On a personal level, this year was the first time that I’ve participated in Geography 2050 as an AGS Councilor (I spoke at the first event in 2014 before I joined the AGS Council). Having known and studied under Dr. Dobson since his arrival at the University of Kansas in 2001, I have been long steeped in AGS and its proud traditions. When Chris first proposed AGS 2.0, and started to invite new Councilors, I knew I wanted to be part of bringing new energy into the Society.
What I bring to AGS is an expertise in geographic information science and technology. Building on that background, my goal as a Councilor is to ensure AGS continues to be at the fore of geographic technology, and that the Society begin to formally recognize the contributions of those who are responsible for powering the “geospatial revolution”. Over the last 20 years geographic technologies have revolutionized our society (Global Positioning Systems, high resolution satellite imagery, in-car navigation, interactive web maps, etc…), and it is important that the Society formally acknowledge those in government, industry, and academia who contributed.
To that end, the 2017 edition of Geography 2050 marked the first attempt to do this. I believe there are many people who deserve to be honored for their contributions to the post-millennium explosion in digital geography, so nominating the right people had to be a mix of contributions and applicability to this year’s 2050 theme of mobility. Given that combination, it was clear that Brian McClendon and John Hanke were the right choices to nominate for the AGS O.M. Miller Cartographic Medal. I made the nomination, and the AGS Vice President and Chair of the Awards committee, Deborah Popper, wrote up two wonderful award letters that were read at the ceremony.

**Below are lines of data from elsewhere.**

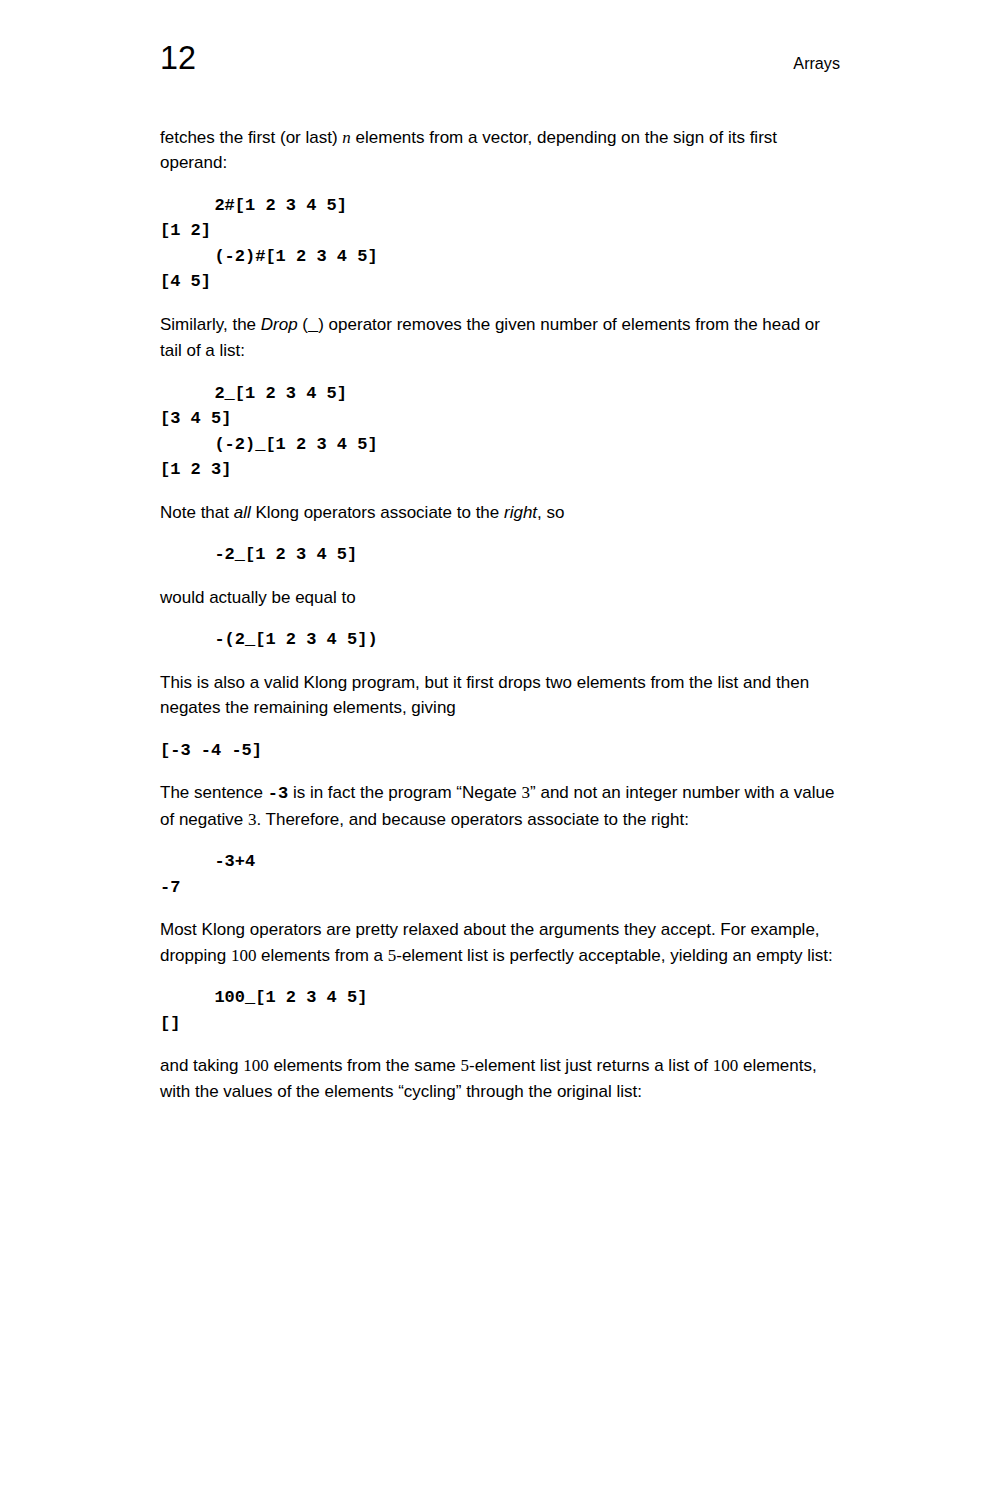12
Arrays
fetches the first (or last) n elements from a vector, depending on the sign of its first operand:
2#[1 2 3 4 5]
[1 2]
(-2)#[1 2 3 4 5]
[4 5]
Similarly, the Drop (_) operator removes the given number of elements from the head or tail of a list:
2_[1 2 3 4 5]
[3 4 5]
(-2)_[1 2 3 4 5]
[1 2 3]
Note that all Klong operators associate to the right, so
-2_[1 2 3 4 5]
would actually be equal to
-(2_[1 2 3 4 5])
This is also a valid Klong program, but it first drops two elements from the list and then negates the remaining elements, giving
[-3 -4 -5]
The sentence -3 is in fact the program “Negate 3” and not an integer number with a value of negative 3. Therefore, and because operators associate to the right:
-3+4
-7
Most Klong operators are pretty relaxed about the arguments they accept. For example, dropping 100 elements from a 5-element list is perfectly acceptable, yielding an empty list:
100_[1 2 3 4 5]
[]
and taking 100 elements from the same 5-element list just returns a list of 100 elements, with the values of the elements “cycling” through the original list:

In addition to the award, both Brian and John were kind enough to participate in a Geography 2050 session, which was formatted as a conversation with them. It was an honor to moderate this session, a job that required I ask a couple opening questions and then get out of their way. I don’t get anxious speaking in front of crowds often, but have to admit, this one was a bit nerve-racking. But ultimately I think the session went well, and there was a lot of great feedback.
Update: Video of the session has been posted here and embedded below:
The goal of my questions was to first look back on their Keyhole / Google Earth experience, using it as a historical lens to view current trends. Then to discuss trends in autonomy and augmented reality that are affecting mobility. Co.Design (a Fast Company subsidiary) wrote an article on the session that has more detail.
I’d like to thank both of them personally for taking the time out of their schedules to come to New York to accept the AGS Miller Medal and participate in the panel. I certainly learned a lot, and feel that as AGS, we are off to a good start in honoring the pioneers of the modern digital geography movement.
If interested in additional information, Trajectory Magazine recently published an article on the history of Google Earth that provides great background on the evolution of the technology, and its role in the national security context.